On my never-ending quest to eat my way through Europe, I always think, a stop in Paris couldn't hurt. And with Letizia last week, we did just that: eat. And then we ate some more. We didn't limit ourselves just to French cuisine (in fact, for living in France, Mademoiselle Letizia nouveau Parisian isn't really one for French food), so we expanded our horizons once or twice, to Algerian and to Japanese. It's a thrill to leave Italy and eat butter, for one, but also various international flavors that the boot considers uncouth.
My first night, we went out to Belleville for Algerian with several of Leti's visiting Italian friends at a place called Les Quatres Frères. We ate cous cous, exotic soup, and every shish-kabob-able meat you can think of, including liver and heart (yes, I tried them, and yes, they taste like chicken). Another night we went to a new and super popular noodle restaurant in Paris' Japantown, where you could watch the cooks in the kitchen throw all discarded food to the floor, which was a sort of giant grate into which they hose all the leftovers.
Mon dieu! But let us not digress from our real goal: cuisine française. For a well-balanced French breakfast, every morning we went out for pastries, particularly enjoying pain au chocolat (no-brainer) and the apple turnovers from the historic establishment Stohrer. Check out the glaze, and allow your imagination to wander through the various layers of delicate pastry even deeper to the gooey, sweet apples inside. It was an eyeballs-rolling-into-the-back-of-my-head kind of experience.
One misty afternoon near Notre Dame we picked up chocolate crepes Sur le Pouce, or "on the run."
The rest of our meals mostly consisted of pâté, deliciously fatty, tender meat, potatoes glazed to perfection, a variety of cheeses (my favorite being chevre, soft, fresh goat's cheese), glasses of Bordeaux, and the occasional dessert (if it's included in the meal, how can one resist?). Among my favorite local delicacies were duck confit, escargot, and creme brulée. Those French know how to glaze, flambé, and most certainly how to sauce it up.
We sneaked into a cute little place on the bustling, gastronomic Rue Cler, appropriately named Le Petit Cler, for an afternoon snack of escargot; granted, not one's typical afternoon snack, but the kind I would inevitably select over celery sticks any day of the week.

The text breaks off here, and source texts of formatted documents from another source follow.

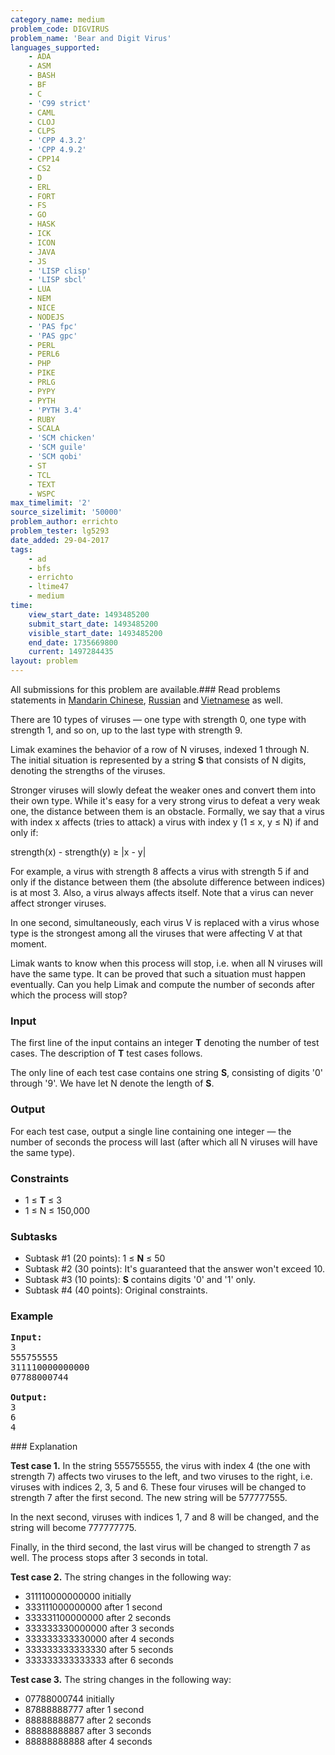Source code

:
 ```yaml
---
category_name: medium
problem_code: DIGVIRUS
problem_name: 'Bear and Digit Virus'
languages_supported:
    - ADA
    - ASM
    - BASH
    - BF
    - C
    - 'C99 strict'
    - CAML
    - CLOJ
    - CLPS
    - 'CPP 4.3.2'
    - 'CPP 4.9.2'
    - CPP14
    - CS2
    - D
    - ERL
    - FORT
    - FS
    - GO
    - HASK
    - ICK
    - ICON
    - JAVA
    - JS
    - 'LISP clisp'
    - 'LISP sbcl'
    - LUA
    - NEM
    - NICE
    - NODEJS
    - 'PAS fpc'
    - 'PAS gpc'
    - PERL
    - PERL6
    - PHP
    - PIKE
    - PRLG
    - PYPY
    - PYTH
    - 'PYTH 3.4'
    - RUBY
    - SCALA
    - 'SCM chicken'
    - 'SCM guile'
    - 'SCM qobi'
    - ST
    - TCL
    - TEXT
    - WSPC
max_timelimit: '2'
source_sizelimit: '50000'
problem_author: errichto
problem_tester: lg5293
date_added: 29-04-2017
tags:
    - ad
    - bfs
    - errichto
    - ltime47
    - medium
time:
    view_start_date: 1493485200
    submit_start_date: 1493485200
    visible_start_date: 1493485200
    end_date: 1735669800
    current: 1497284435
layout: problem
---
```

All submissions for this problem are available.###  Read problems statements in [Mandarin Chinese](http://www.codechef.com/download/translated/LTIME47/mandarin/DIGVIRUS.pdf), [Russian](http://www.codechef.com/download/translated/LTIME47/russian/DIGVIRUS.pdf) and [Vietnamese](http://www.codechef.com/download/translated/LTIME47/vietnamese/DIGVIRUS.pdf) as well.

There are 10 types of viruses — one type with strength 0, one type with strength 1, and so on, up to the last type with strength 9.

Limak examines the behavior of a row of N viruses, indexed 1 through N. The initial situation is represented by a string **S** that consists of N digits, denoting the strengths of the viruses.

Stronger viruses will slowly defeat the weaker ones and convert them into their own type. While it's easy for a very strong virus to defeat a very weak one, the distance between them is an obstacle. Formally, we say that a virus with index x affects (tries to attack) a virus with index y (1 ≤ x, y ≤ N) if and only if:

strength(x) - strength(y) ≥ |x - y|

For example, a virus with strength 8 affects a virus with strength 5 if and only if the distance between them (the absolute difference between indices) is at most 3. Also, a virus always affects itself. Note that a virus can never affect stronger viruses.

In one second, simultaneously, each virus V is replaced with a virus whose type is the strongest among all the viruses that were affecting V at that moment.

Limak wants to know when this process will stop, i.e. when all N viruses will have the same type. It can be proved that such a situation must happen eventually. Can you help Limak and compute the number of seconds after which the process will stop?

### Input

The first line of the input contains an integer **T** denoting the number of test cases. The description of **T** test cases follows.

The only line of each test case contains one string **S**, consisting of digits '0' through '9'. We have let N denote the length of **S**.

### Output

For each test case, output a single line containing one integer — the number of seconds the process will last (after which all N viruses will have the same type).

### Constraints

- 1 ≤ **T** ≤ 3
- 1 ≤ N ≤ 150,000

### Subtasks

- Subtask #1 (20 points): 1 ≤ **N** ≤ 50
- Subtask #2 (30 points): It's guaranteed that the answer won't exceed 10.
- Subtask #3 (10 points): **S** contains digits '0' and '1' only.
- Subtask #4 (40 points): Original constraints.

### Example

<pre><b>Input:</b>
3
555755555
311110000000000
07788000744

<b>Output:</b>
3
6
4
</pre>### Explanation

**Test case 1.** In the string 555755555, the virus with index 4 (the one with strength 7) affects two viruses to the left, and two viruses to the right, i.e. viruses with indices 2, 3, 5 and 6. These four viruses will be changed to strength 7 after the first second. The new string will be 577777555.

In the next second, viruses with indices 1, 7 and 8 will be changed, and the string will become 777777775.

Finally, in the third second, the last virus will be changed to strength 7 as well. The process stops after 3 seconds in total.

**Test case 2.** The string changes in the following way:

- 311110000000000 initially
- 333111000000000 after 1 second
- 333331100000000 after 2 seconds
- 333333330000000 after 3 seconds
- 333333333330000 after 4 seconds
- 333333333333330 after 5 seconds
- 333333333333333 after 6 seconds

**Test case 3.** The string changes in the following way:

- 07788000744 initially
- 87888888777 after 1 second
- 88888888877 after 2 seconds
- 88888888887 after 3 seconds
- 88888888888 after 4 seconds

While visiting Letizia, I finally got to meet her good friend Cecilia whom I always hear so much about, and who is also an au pair to a French family in Paris. We went to Butte aux Cailles to eat at a cute local place called Le Temps de Cerises, and among other things, I enjoyed a delicious salad with apple and chevre.
We had a hard time finding sub-standard food (not that we were trying), and even at a central cafe on the popular Rue Montorgueil, Letizia had a flavorful salad with duck and potatoes, and I had the plat du jour, a tender rabbit leg with potatoes au gratin (certainly the best au gratin I've ever had). If y'all hadn't been sure that I'm a meat and potatoes kind of girl before, I think this post has made it an indisputable fact.
But still somehow, in Paris, it's like my 25-year sweet tooth starts to grow in, breaks right through the gums, and I can't get enough pastries, creamy desserts, and delicate cookies. Letizia exposed me to Pierre Hermé, a swanky macaroon joint that produces dazzling spins on traditional flavors. We selected several (I wanted to bring some to Shawn in Madrid) and my first has to also have been my favorite: chocolate with passion fruit. Each chew provided a new intensity mixed with a new burst of flavor. How they manage all that in one tiny cookie is beyond me, but I guess it's how they can charge €2.50 a pop.
As I kept saying in my most terrible attempt at a Julia Child impression the whole trip, Bon Appetìt!